Because we should have our rights. I had talked to these students from Africa and they told us about our ancient history, and we had looked it up and found out that we had a civilization once, and we were strong people and we just got beat down.
Do you remember registering to vote?
I guess I was in my 20s, in Birmingham. I just went down there, my brother told me where to go. And it was no problem, no problem at all. I just went to the courthouse and registered and voted.
So this was after the Voting Rights Act, when you were able to register?
Yes. I would’ve had some problems. They were not trying to stop us. But everything had passed.
There are states now that are trying to make it harder for some people to vote. What do you think about that? What do you want Congress to do about the federal voting rights laws being considered now?
I think they will do everything that they can to stop us.

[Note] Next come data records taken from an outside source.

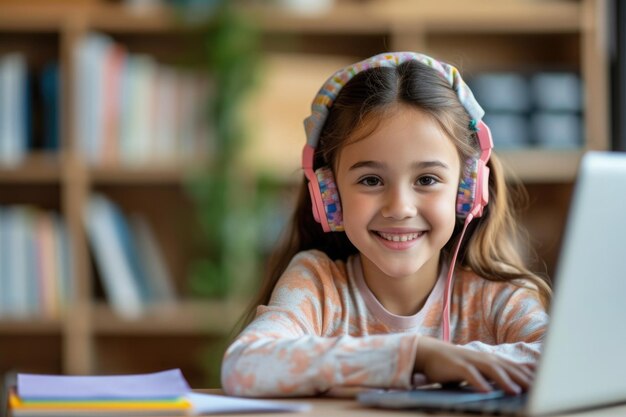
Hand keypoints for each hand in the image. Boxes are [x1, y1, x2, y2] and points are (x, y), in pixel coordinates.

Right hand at [413, 337, 534, 394]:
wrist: (428, 352)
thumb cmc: (454, 364)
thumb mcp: (477, 368)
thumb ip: (494, 374)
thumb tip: (516, 383)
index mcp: (489, 359)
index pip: (514, 366)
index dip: (529, 374)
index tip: (544, 383)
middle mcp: (483, 358)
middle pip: (506, 367)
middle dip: (522, 378)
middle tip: (538, 389)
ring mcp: (470, 360)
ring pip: (491, 369)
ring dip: (504, 379)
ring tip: (515, 391)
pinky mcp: (456, 365)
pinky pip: (469, 373)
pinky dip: (478, 382)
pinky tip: (485, 391)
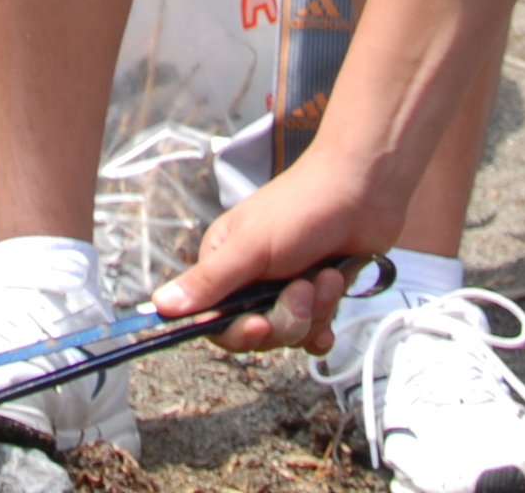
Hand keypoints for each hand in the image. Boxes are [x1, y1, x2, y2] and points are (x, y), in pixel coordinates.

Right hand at [145, 148, 402, 349]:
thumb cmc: (304, 207)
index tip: (256, 325)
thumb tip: (160, 305)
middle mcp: (251, 280)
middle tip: (302, 287)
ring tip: (325, 275)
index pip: (214, 321)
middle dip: (285, 317)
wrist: (364, 191)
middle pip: (256, 333)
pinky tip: (333, 298)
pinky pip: (313, 333)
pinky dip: (326, 321)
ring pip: (289, 333)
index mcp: (224, 263)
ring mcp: (286, 289)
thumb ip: (210, 282)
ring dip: (313, 310)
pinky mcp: (316, 297)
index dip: (236, 331)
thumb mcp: (251, 247)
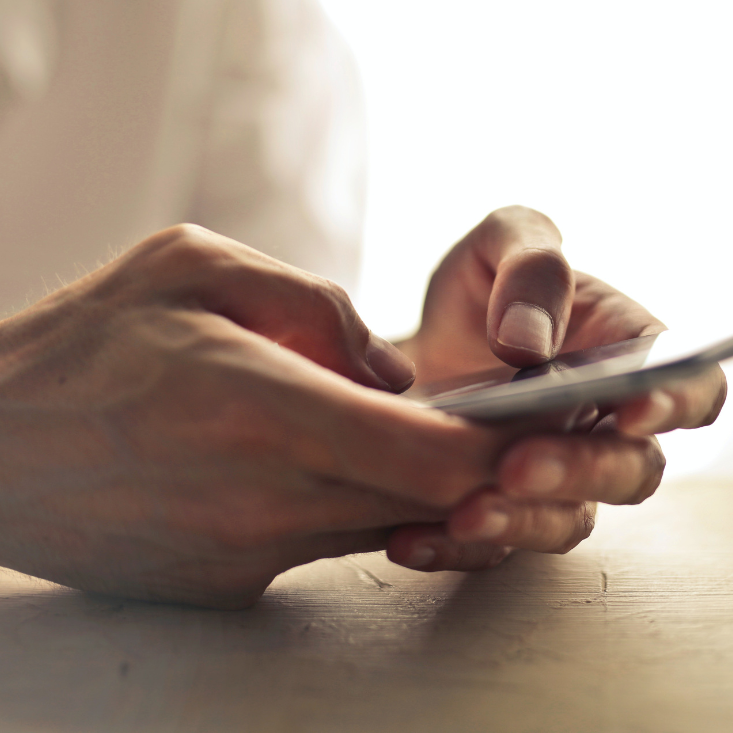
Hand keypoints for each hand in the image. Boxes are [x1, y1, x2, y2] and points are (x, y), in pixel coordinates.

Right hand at [0, 225, 533, 607]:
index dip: (500, 446)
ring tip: (396, 429)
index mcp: (264, 409)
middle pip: (427, 504)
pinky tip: (312, 463)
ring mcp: (246, 556)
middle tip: (494, 423)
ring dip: (411, 486)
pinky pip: (323, 545)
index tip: (531, 423)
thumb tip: (393, 370)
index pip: (433, 457)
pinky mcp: (226, 585)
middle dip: (474, 467)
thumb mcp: (192, 265)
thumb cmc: (82, 342)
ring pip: (382, 528)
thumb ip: (317, 305)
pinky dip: (346, 507)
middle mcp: (265, 500)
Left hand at [386, 207, 726, 571]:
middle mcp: (606, 428)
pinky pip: (494, 548)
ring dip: (524, 522)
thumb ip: (530, 265)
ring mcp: (559, 480)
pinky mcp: (505, 515)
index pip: (692, 386)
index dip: (677, 402)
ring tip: (465, 513)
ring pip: (570, 521)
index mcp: (630, 355)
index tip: (632, 409)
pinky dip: (453, 549)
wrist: (411, 348)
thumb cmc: (483, 290)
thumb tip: (527, 344)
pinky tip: (410, 538)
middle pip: (632, 470)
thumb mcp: (501, 243)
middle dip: (581, 471)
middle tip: (518, 464)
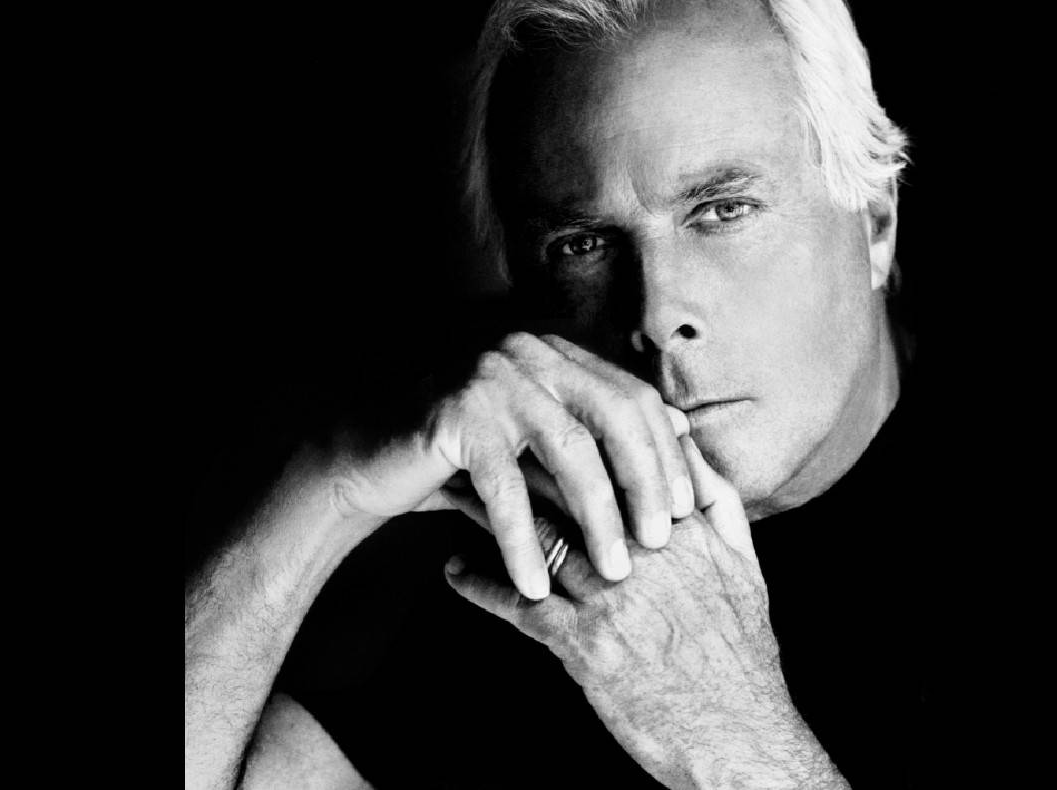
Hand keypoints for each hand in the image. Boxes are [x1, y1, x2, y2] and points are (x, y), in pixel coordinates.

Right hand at [323, 332, 694, 599]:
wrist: (369, 460)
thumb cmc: (467, 459)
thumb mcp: (540, 443)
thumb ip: (601, 434)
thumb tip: (687, 432)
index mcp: (557, 351)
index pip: (634, 396)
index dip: (665, 452)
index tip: (685, 509)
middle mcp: (529, 351)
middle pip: (615, 414)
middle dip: (644, 482)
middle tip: (660, 541)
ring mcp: (492, 376)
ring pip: (569, 451)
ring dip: (596, 518)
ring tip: (613, 572)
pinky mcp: (455, 413)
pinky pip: (506, 487)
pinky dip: (524, 541)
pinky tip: (536, 583)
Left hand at [444, 437, 839, 787]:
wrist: (740, 737)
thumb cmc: (742, 657)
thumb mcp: (748, 569)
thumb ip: (719, 504)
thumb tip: (687, 448)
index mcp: (684, 529)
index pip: (617, 461)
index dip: (570, 432)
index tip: (535, 410)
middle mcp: (645, 554)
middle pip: (567, 488)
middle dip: (517, 458)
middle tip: (476, 436)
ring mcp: (611, 598)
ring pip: (536, 535)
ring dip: (487, 512)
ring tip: (453, 492)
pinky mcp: (583, 646)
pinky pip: (518, 603)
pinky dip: (480, 584)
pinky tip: (454, 570)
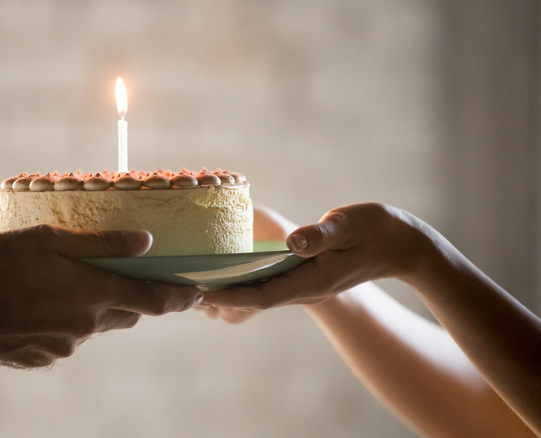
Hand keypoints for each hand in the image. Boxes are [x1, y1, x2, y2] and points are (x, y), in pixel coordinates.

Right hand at [0, 225, 202, 368]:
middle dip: (135, 297)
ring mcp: (68, 345)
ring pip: (98, 324)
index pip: (154, 299)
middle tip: (127, 278)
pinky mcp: (48, 357)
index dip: (182, 297)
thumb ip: (101, 243)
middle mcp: (88, 324)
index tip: (200, 293)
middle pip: (128, 313)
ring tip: (66, 286)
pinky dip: (68, 321)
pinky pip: (71, 337)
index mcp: (92, 292)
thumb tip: (146, 242)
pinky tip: (41, 305)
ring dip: (97, 307)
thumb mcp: (46, 240)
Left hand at [202, 203, 429, 308]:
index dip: (229, 295)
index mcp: (312, 280)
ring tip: (192, 286)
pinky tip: (225, 273)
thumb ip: (321, 235)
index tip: (199, 294)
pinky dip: (244, 281)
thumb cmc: (377, 231)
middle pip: (253, 299)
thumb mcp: (350, 226)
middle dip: (218, 297)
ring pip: (259, 295)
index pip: (262, 294)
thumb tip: (292, 242)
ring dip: (228, 291)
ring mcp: (304, 284)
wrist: (402, 246)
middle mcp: (304, 288)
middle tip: (181, 293)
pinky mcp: (304, 275)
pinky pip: (268, 284)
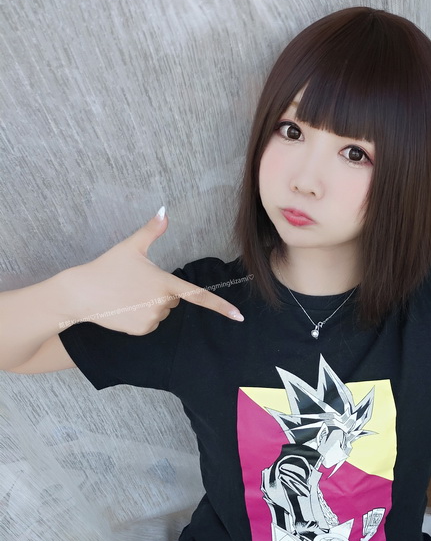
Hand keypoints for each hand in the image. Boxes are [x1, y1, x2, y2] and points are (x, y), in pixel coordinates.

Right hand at [64, 210, 243, 333]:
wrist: (82, 294)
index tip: (239, 316)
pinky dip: (141, 316)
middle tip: (136, 283)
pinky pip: (151, 323)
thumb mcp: (131, 246)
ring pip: (162, 312)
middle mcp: (162, 304)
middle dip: (160, 292)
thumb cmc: (107, 267)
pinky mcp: (142, 330)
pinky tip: (125, 307)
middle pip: (173, 299)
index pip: (198, 295)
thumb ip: (152, 230)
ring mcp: (152, 319)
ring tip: (128, 295)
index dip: (221, 306)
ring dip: (150, 304)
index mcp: (165, 282)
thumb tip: (164, 210)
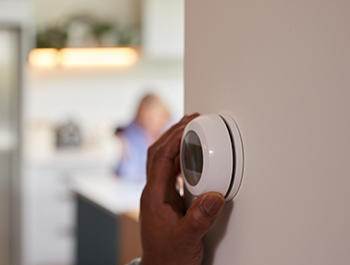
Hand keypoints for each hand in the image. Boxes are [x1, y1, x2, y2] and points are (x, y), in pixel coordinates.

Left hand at [139, 114, 225, 264]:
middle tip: (191, 119)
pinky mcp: (166, 202)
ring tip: (193, 130)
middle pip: (158, 154)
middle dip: (173, 133)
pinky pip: (172, 174)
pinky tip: (193, 158)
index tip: (189, 124)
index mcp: (154, 197)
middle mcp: (153, 193)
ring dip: (176, 144)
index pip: (160, 158)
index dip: (174, 138)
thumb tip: (215, 195)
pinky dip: (181, 160)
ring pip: (163, 162)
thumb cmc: (169, 257)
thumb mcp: (188, 238)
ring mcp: (159, 197)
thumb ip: (201, 217)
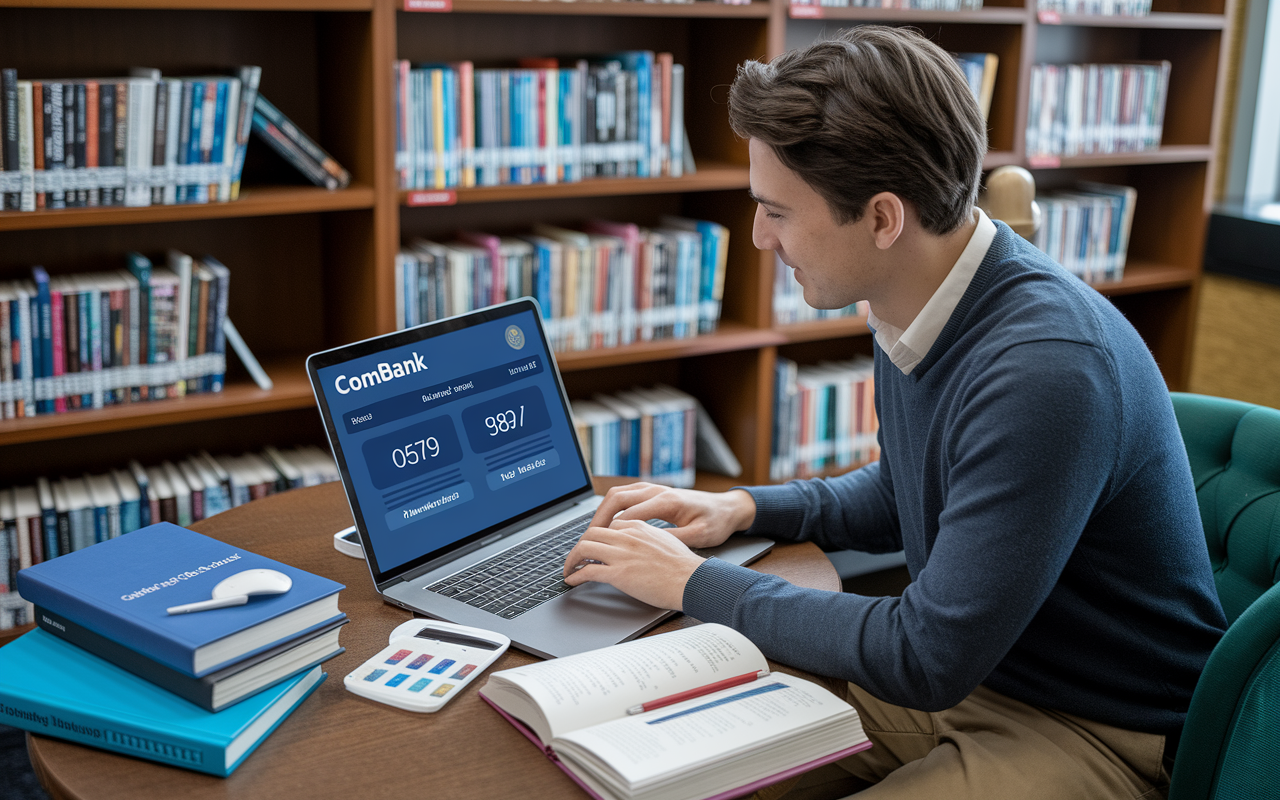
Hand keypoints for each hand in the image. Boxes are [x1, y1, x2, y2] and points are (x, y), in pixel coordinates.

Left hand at [562, 519, 705, 609]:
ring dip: (572, 559)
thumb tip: (639, 547)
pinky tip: (572, 581)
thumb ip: (649, 538)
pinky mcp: (619, 574)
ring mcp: (622, 554)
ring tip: (569, 569)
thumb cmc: (685, 566)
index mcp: (639, 527)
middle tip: (576, 557)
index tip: (594, 546)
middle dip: (580, 545)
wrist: (692, 580)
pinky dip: (575, 575)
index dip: (598, 536)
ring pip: (584, 548)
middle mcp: (628, 537)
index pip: (609, 525)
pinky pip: (588, 571)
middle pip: (591, 533)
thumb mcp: (667, 541)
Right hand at [588, 483, 756, 549]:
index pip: (628, 515)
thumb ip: (675, 540)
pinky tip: (607, 524)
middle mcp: (657, 490)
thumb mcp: (700, 536)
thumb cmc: (716, 522)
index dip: (610, 531)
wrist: (728, 508)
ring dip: (602, 511)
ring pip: (618, 494)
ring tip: (592, 533)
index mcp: (667, 501)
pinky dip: (612, 508)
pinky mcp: (654, 492)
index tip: (598, 547)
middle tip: (586, 539)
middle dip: (598, 518)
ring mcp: (654, 488)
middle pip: (617, 498)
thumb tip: (651, 548)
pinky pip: (625, 495)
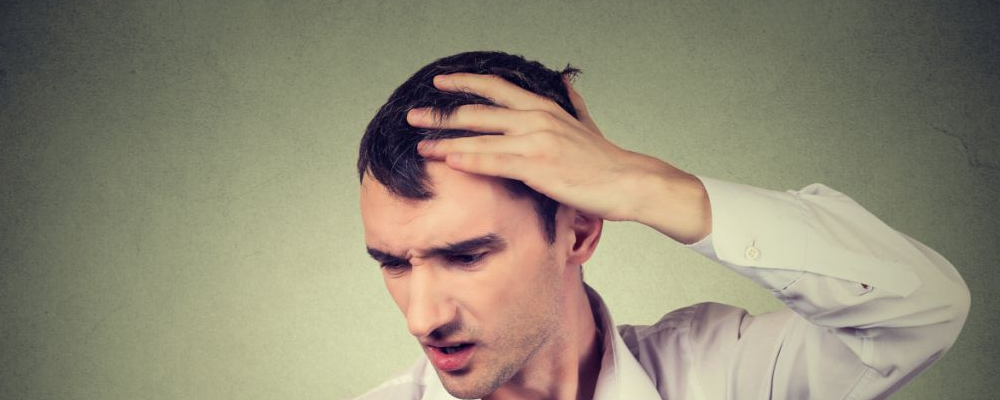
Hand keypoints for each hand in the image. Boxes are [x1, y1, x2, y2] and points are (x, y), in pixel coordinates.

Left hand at [407, 73, 710, 242]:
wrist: (628, 181)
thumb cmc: (604, 159)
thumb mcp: (585, 122)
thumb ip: (571, 103)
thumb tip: (567, 83)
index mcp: (544, 108)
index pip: (495, 89)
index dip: (464, 83)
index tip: (439, 83)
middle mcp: (535, 119)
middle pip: (477, 111)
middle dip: (441, 114)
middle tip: (414, 115)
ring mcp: (535, 141)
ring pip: (480, 138)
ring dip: (445, 141)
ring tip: (420, 144)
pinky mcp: (537, 167)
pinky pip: (494, 162)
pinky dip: (468, 160)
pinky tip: (447, 161)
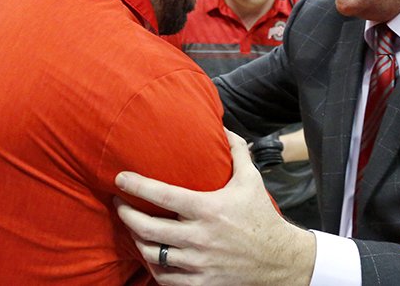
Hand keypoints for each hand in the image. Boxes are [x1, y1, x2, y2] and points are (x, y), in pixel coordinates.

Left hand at [114, 130, 315, 285]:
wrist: (279, 261)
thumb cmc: (261, 217)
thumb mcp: (252, 180)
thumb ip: (237, 152)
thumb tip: (225, 128)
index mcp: (209, 209)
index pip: (163, 196)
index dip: (137, 186)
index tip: (120, 178)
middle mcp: (199, 237)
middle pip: (147, 228)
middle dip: (126, 214)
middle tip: (120, 203)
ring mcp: (198, 262)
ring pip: (151, 254)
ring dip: (137, 240)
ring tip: (133, 228)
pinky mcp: (201, 282)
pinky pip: (165, 278)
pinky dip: (153, 266)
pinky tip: (150, 253)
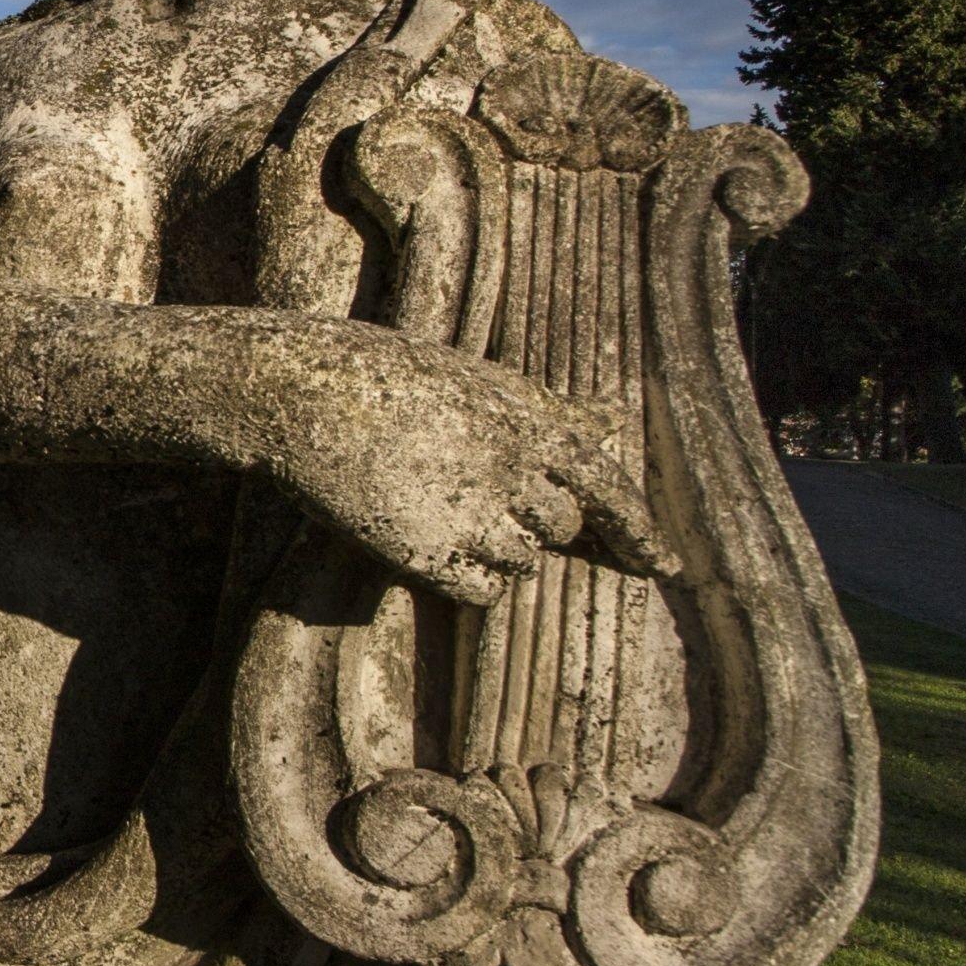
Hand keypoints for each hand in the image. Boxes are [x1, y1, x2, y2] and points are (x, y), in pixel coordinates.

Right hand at [271, 347, 672, 603]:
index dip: (639, 530)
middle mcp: (509, 465)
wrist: (300, 391)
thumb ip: (546, 409)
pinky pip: (484, 590)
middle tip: (472, 493)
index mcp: (525, 418)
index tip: (665, 568)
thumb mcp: (474, 380)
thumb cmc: (383, 376)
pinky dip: (470, 579)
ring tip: (438, 506)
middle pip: (562, 525)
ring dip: (498, 547)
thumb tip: (613, 422)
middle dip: (535, 520)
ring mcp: (468, 509)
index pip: (607, 483)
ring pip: (525, 559)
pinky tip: (431, 543)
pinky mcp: (426, 549)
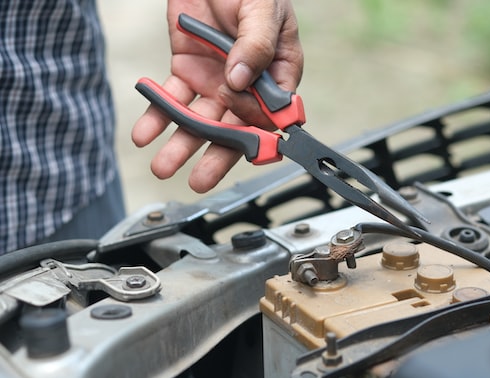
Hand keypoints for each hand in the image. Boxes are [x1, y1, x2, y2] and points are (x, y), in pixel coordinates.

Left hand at [131, 0, 302, 192]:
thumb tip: (241, 81)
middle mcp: (246, 85)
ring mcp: (216, 80)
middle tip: (199, 180)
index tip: (248, 152)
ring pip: (200, 119)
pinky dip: (156, 115)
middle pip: (234, 127)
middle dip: (215, 155)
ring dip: (181, 143)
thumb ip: (256, 44)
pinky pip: (172, 98)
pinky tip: (144, 133)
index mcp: (277, 72)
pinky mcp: (187, 70)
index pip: (273, 114)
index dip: (261, 135)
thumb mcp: (262, 9)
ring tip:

I want Congress to do the right thing. They know what the right thing is. They just won’t do it.
Do you worry about the rights you fought for back then being in jeopardy now with what you see happening in the country and Black Americans?
No, because I see movements and I see active Black people, young Black people. I think they are headed the right way. I think they are doing something.
On the 60th anniversary of the Freedom Rides, what is on your mind?
It doesn’t look like it’s been 60 years. Doesn’t feel like it, either, but it has, and we’re still moving, and the young people are still moving. Black lives matter. And they are not doing it the way we did it, but we didn’t do it the way the folks before us did it.